Everybody was doing all of this for me, and they didn’t even know me. Why? We couldn’t do this forever. Eventually we’d either have to find Nathan, or I would have to leave. That was the end of the story. Because Resting Warrior’s family and friends couldn’t become my bodyguards for the rest of my life.

Lucas’s thumb brushed across the back of my hand. “What’s going on in there?”

“Just thinking about how this can’t last.”

“What can’t?”

I shrugged. “What you’re all doing. Nathan can play cat and mouse with us as long as he wants, and all of you can’t protect me forever.”

Lucas’s smile turned grim. “It won’t come to that.”

“How do you know?”

“Because you’re not playing on his terms anymore. For years he would chase you, and you’d run. You were alone and there was nothing standing in his way. He was circling you like prey. And now you’re not doing that. You have allies and barriers to stop him from getting to you. That’s going to drive him crazy. From everything you’ve told me, he’s a guy who wants things his way. The more he doesn’t get them? The angrier he’ll get. I know that doesn’t sound like a good thing for us, but it is.”

“Why?”

He squeezed my hand. “Because angry people make mistakes. Sometime soon, he’s going to make one. So even if he realizes that the phone call was a setup, it worked. Because he’ll realize that we’re playing him. All we need for him to do is show his hand.”

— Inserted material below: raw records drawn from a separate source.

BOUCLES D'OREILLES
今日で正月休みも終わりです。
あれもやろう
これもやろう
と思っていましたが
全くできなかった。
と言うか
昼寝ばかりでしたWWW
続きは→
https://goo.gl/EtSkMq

I chewed on my lip. But the anxiety I felt now was different from the outright terror that I usually felt around anything regarding Nathan. That was an improvement, at least.

Lucas took his eyes off the road for a second and looked at me. That look—I would never get tired of it. Like he saw me for who I was, wholly and completely. His eyes skimmed me before they looked back to the road, and his face was full of amusement.

“When I first saw you, I wondered if that was your natural color, but I didn’t know that you’re blonde.”

I startled for a second, then pulled down the mirror on the sun shield. Sure enough, the barest hints of my roots were showing. I hadn’t dyed my hair in a while. “Yeah, it seemed like a good idea when I was first running because I was naïve enough to think that making myself look different would keep him from finding me. But I kept doing it because I like it. It makes me feel like a different person than the one who fell for him. At least a little bit.”

“It’s not naïve. It was all you knew at the time.”